Messi y su penal: una nueva página en la historia
Lionel Messi no necesitó ni un suspiro para adueñarse de la noche. No fue titular en el último amistoso de Argentina antes del Mundial 2026, pero bastaron dos toques tras salir del banquillo ante Islandia para cambiar el partido, ajustar cuentas con el pasado y reescribir los libros de récords.
Entró, miró el juego, pidió la pelota. Y el ritmo cambió.
Un pase, una zancada, un derribo… y Messi al punto de penal
Su primera intervención fue una postal de siempre: control orientado, cabeza levantada y un pase filtrado quirúrgico que dejó a Lautaro Martínez mano a mano con el arquero Elías Rafn Ólafsson. El delantero no pudo definir; la zaga islandesa lo bajó en el área. Penal.
La escena que Argentina conocía demasiado bien frente a esta misma selección, pero con un guion distinto.
Esta vez no hubo dudas ni fantasmas. Messi tomó la pelota, la acomodó y se plantó frente al arco.

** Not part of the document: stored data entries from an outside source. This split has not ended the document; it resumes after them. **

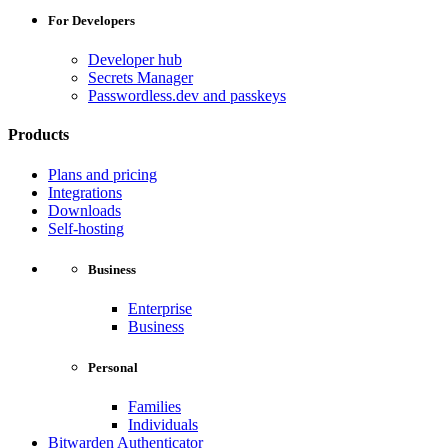
For Developers
Developer hub
Secrets Manager
Passwordless.dev and passkeys
Products
Plans and pricing
Integrations
Downloads
Self-hosting
Business
Enterprise
Business
Personal
Families
Individuals
Bitwarden Authenticator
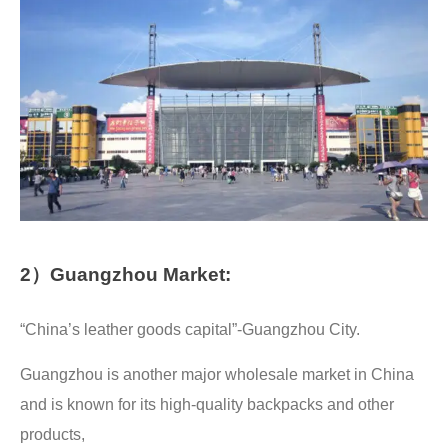
2）Guangzhou Market:
“China’s leather goods capital”-Guangzhou City.
Guangzhou is another major wholesale market in China
and is known for its high-quality backpacks and other
products,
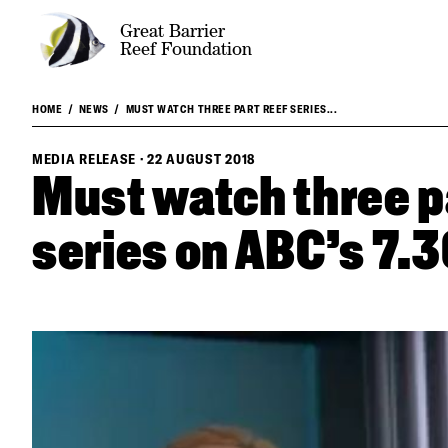
Great Barrier
Reef Foundation
HOME
NEWS
MUST WATCH THREE PART REEF SERIES...
MEDIA RELEASE
·
22 AUGUST 2018
Must watch three p
series on ABC's 7.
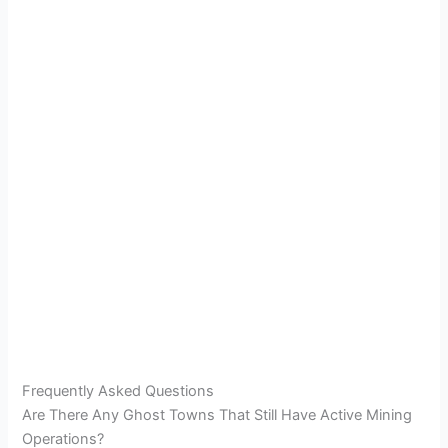
Frequently Asked Questions
Are There Any Ghost Towns That Still Have Active Mining
Operations?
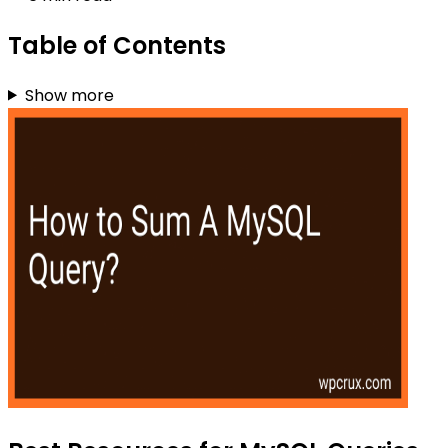
Table of Contents
Show more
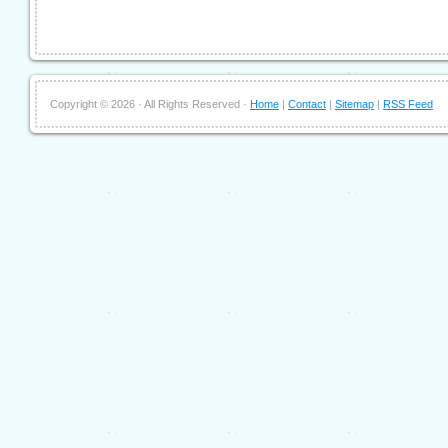
Copyright ©
2026 · All Rights Reserved ·
Home
|
Contact
|
Sitemap
|
RSS Feed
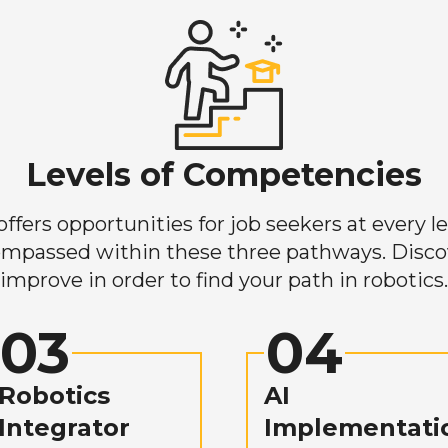
Levels of Competencies
ers opportunities for job seekers at every lev
mpassed within these three pathways. Discove
improve in order to find your path in robotics.
03
04
Robotics
AI
Integrator
Implementati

Con 38 años, casi 39, cargó con todo el peso de aquella pena máxima fallada en Rusia 2018… y la mandó lejos del alcance del arquero: disparo alto, potente, cruzado a la derecha. Gol.

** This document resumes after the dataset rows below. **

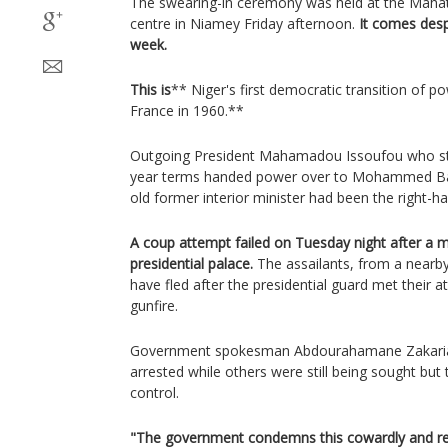
The swearing-in ceremony was held at the Mah
centre in Niamey Friday afternoon.
It comes despi
week.
This is
** Niger's first democratic transition of 
France in 1960.**
Outgoing President Mahamadou Issoufou who st
year terms handed power over to Mohammed B
old former interior minister had been the right-
A coup attempt failed on Tuesday night after a mil
presidential palace.
The assailants, from a nearby
have fled after the presidential guard met their a
gunfire.
Government spokesman Abdourahamane Zakaria 
arrested while others were still being sought but
control.
"The government condemns this cowardly and ret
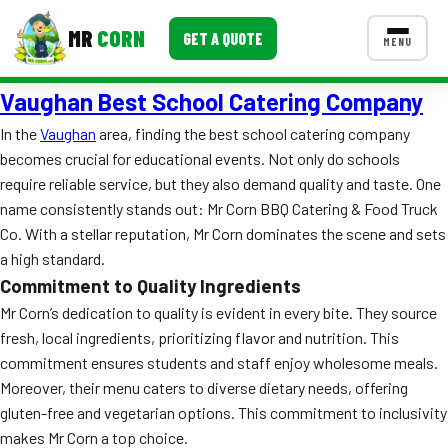
MR
CORN
GET A QUOTE
MENU
Vaughan Best School Catering Company
MENUS
CONTACT US
In the
Vaughan
area, finding the best school catering company
becomes crucial for educational events. Not only do schools
Corporate Catering
require reliable service, but they also demand quality and taste. One
Event BBQ Catering
name consistently stands out: Mr Corn BBQ Catering & Food Truck
Co. With a stellar reputation, Mr Corn dominates the scene and sets
School Catering
a high standard.
Commitment to Quality Ingredients
Smash Burgers
Mr Corn’s dedication to quality is evident in every bite. They source
Food Truck Fun Foods
fresh, local ingredients, prioritizing flavor and nutrition. This
commitment ensures students and staff enjoy wholesome meals.
Roast Corn Catering
Moreover, their menu caters to diverse dietary needs, offering
gluten-free and vegetarian options. This commitment to inclusivity
Wedding Catering
makes Mr Corn a top choice.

No era un tanto cualquiera. Era el 2-0, el golpe que ensanchaba una victoria que ya se intuía cómoda, pero también un gesto íntimo de revancha deportiva. Ocho años después, contra el mismo rival, el capitán de Argentina se cobraba su cuenta pendiente.
El veterano que rompe récords
Ese penal fue mucho más que un ajuste emocional. Fue el gol número 911 de su carrera profesional y el 117 con la camiseta de la selección argentina. Y, sobre todo, lo convirtió en el goleador más veterano de la historia de la Albiceleste.
A los 38 años, 11 meses y 16 días, Messi superó el registro que durante décadas había pertenecido a Ángel Labruna. Un símbolo histórico desplazado por otro, en un amistoso de preparación que terminó tomando un aire de efeméride.
Con su cumpleaños número 39 a la vuelta de la esquina, el 24 de junio, y el Mundial a días de comenzar, el margen para seguir estirando esa marca está servido. Si algo demostró en apenas 20 minutos en el Jordan-Hare Stadium es que su influencia no se mide ya en kilómetros recorridos, sino en decisiones definitivas.
Entra, toca dos veces la pelota y cambia el partido. A esta altura, es un oficio.
Argentina, afinada y en guardia
El 3-0 final ante Islandia cerró una gira limpia sobre suelo estadounidense: 2-0 a Honduras, 3-0 a Islandia, sin lesiones, sin sobresaltos. El objetivo principal del cuerpo técnico era claro: llegar sano y con confianza al debut mundialista. Misión cumplida.
Argentina dominó, manejó los tiempos y no necesitó exprimir a su capitán. Messi apareció lo justo para recordarle al mundo —y a los próximos rivales— que el campeón vigente llega con su faro en plena forma.
Algeria, Austria y Jordan, los rivales de la fase de grupos, habrán tomado nota. No solo del resultado, sino de la sensación: incluso dosificándolo, Messi sigue siendo el punto de quiebre del campeón del mundo.
Rumbo a Kansas City y al estreno mundialista
Con la etapa de amistosos cerrada, la delegación albiceleste regresará a su base en Kansas City, Missouri. Desde allí ajustará los últimos detalles antes del estreno en el Mundial 2026, frente a Algeria, en el Arrowhead Stadium, el 16 de junio a las 21:00 p. m. ET.
No hay ya margen para ensayos. La preparación se terminó sin heridas y con la figura del equipo enviando un mensaje nítido: la edad se le acumula en el documento, no en los pies.
Messi llega a su sexto Mundial como el goleador más veterano en la historia de Argentina. La pregunta ya no es qué más puede lograr. La verdadera incógnita es hasta dónde está dispuesto a seguir estirando los límites de su propia leyenda.